Your instructions — Print every one of the entries below word for word, keeping each line the same and in the same order.

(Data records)
· · · · · · ·

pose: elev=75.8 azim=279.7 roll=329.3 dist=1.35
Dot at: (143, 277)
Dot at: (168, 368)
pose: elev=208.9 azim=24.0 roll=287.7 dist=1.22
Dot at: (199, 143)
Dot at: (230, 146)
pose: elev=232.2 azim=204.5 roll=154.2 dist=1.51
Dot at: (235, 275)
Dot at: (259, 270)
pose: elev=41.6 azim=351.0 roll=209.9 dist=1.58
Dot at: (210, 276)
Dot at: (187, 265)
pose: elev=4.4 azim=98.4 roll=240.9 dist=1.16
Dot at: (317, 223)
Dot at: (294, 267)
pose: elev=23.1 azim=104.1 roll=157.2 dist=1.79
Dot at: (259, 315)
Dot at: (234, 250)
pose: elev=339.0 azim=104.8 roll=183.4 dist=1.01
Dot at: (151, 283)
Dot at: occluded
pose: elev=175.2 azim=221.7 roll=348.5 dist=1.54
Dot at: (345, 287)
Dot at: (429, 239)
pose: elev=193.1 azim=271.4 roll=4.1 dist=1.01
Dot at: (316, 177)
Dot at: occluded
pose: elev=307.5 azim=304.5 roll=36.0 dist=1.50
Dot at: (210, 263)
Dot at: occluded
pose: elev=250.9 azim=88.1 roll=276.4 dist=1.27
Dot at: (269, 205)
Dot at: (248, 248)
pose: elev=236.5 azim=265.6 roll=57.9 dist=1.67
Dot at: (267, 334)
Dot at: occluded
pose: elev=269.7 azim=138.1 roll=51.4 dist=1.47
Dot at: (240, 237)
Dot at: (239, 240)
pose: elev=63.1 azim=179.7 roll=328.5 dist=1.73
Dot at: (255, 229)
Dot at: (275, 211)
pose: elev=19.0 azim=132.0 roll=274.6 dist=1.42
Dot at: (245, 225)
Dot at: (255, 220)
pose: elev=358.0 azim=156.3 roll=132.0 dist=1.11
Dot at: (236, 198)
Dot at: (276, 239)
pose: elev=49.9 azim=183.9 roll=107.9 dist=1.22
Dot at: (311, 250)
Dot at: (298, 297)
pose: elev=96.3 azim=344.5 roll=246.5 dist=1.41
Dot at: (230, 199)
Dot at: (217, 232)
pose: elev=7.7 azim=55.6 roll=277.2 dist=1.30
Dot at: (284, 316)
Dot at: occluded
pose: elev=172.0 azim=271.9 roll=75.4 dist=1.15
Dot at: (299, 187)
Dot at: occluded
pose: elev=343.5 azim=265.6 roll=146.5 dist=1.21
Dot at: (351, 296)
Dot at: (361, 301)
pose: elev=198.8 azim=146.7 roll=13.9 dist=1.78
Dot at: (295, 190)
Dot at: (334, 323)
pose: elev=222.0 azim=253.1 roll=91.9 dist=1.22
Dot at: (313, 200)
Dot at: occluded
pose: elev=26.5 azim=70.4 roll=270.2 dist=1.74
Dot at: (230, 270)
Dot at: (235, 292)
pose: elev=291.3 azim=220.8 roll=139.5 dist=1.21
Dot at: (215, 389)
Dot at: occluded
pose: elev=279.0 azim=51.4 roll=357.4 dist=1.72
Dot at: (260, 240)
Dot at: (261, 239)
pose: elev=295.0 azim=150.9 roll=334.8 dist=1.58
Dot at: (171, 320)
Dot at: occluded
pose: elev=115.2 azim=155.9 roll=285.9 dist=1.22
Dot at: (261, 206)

· · · · · · ·

Answer to this task —
pose: elev=75.8 azim=279.7 roll=329.3 dist=1.35
Dot at: (143, 277)
Dot at: (168, 368)
pose: elev=208.9 azim=24.0 roll=287.7 dist=1.22
Dot at: (199, 143)
Dot at: (230, 146)
pose: elev=232.2 azim=204.5 roll=154.2 dist=1.51
Dot at: (235, 275)
Dot at: (259, 270)
pose: elev=41.6 azim=351.0 roll=209.9 dist=1.58
Dot at: (210, 276)
Dot at: (187, 265)
pose: elev=4.4 azim=98.4 roll=240.9 dist=1.16
Dot at: (317, 223)
Dot at: (294, 267)
pose: elev=23.1 azim=104.1 roll=157.2 dist=1.79
Dot at: (259, 315)
Dot at: (234, 250)
pose: elev=339.0 azim=104.8 roll=183.4 dist=1.01
Dot at: (151, 283)
Dot at: occluded
pose: elev=175.2 azim=221.7 roll=348.5 dist=1.54
Dot at: (345, 287)
Dot at: (429, 239)
pose: elev=193.1 azim=271.4 roll=4.1 dist=1.01
Dot at: (316, 177)
Dot at: occluded
pose: elev=307.5 azim=304.5 roll=36.0 dist=1.50
Dot at: (210, 263)
Dot at: occluded
pose: elev=250.9 azim=88.1 roll=276.4 dist=1.27
Dot at: (269, 205)
Dot at: (248, 248)
pose: elev=236.5 azim=265.6 roll=57.9 dist=1.67
Dot at: (267, 334)
Dot at: occluded
pose: elev=269.7 azim=138.1 roll=51.4 dist=1.47
Dot at: (240, 237)
Dot at: (239, 240)
pose: elev=63.1 azim=179.7 roll=328.5 dist=1.73
Dot at: (255, 229)
Dot at: (275, 211)
pose: elev=19.0 azim=132.0 roll=274.6 dist=1.42
Dot at: (245, 225)
Dot at: (255, 220)
pose: elev=358.0 azim=156.3 roll=132.0 dist=1.11
Dot at: (236, 198)
Dot at: (276, 239)
pose: elev=49.9 azim=183.9 roll=107.9 dist=1.22
Dot at: (311, 250)
Dot at: (298, 297)
pose: elev=96.3 azim=344.5 roll=246.5 dist=1.41
Dot at: (230, 199)
Dot at: (217, 232)
pose: elev=7.7 azim=55.6 roll=277.2 dist=1.30
Dot at: (284, 316)
Dot at: occluded
pose: elev=172.0 azim=271.9 roll=75.4 dist=1.15
Dot at: (299, 187)
Dot at: occluded
pose: elev=343.5 azim=265.6 roll=146.5 dist=1.21
Dot at: (351, 296)
Dot at: (361, 301)
pose: elev=198.8 azim=146.7 roll=13.9 dist=1.78
Dot at: (295, 190)
Dot at: (334, 323)
pose: elev=222.0 azim=253.1 roll=91.9 dist=1.22
Dot at: (313, 200)
Dot at: occluded
pose: elev=26.5 azim=70.4 roll=270.2 dist=1.74
Dot at: (230, 270)
Dot at: (235, 292)
pose: elev=291.3 azim=220.8 roll=139.5 dist=1.21
Dot at: (215, 389)
Dot at: occluded
pose: elev=279.0 azim=51.4 roll=357.4 dist=1.72
Dot at: (260, 240)
Dot at: (261, 239)
pose: elev=295.0 azim=150.9 roll=334.8 dist=1.58
Dot at: (171, 320)
Dot at: occluded
pose: elev=115.2 azim=155.9 roll=285.9 dist=1.22
Dot at: (261, 206)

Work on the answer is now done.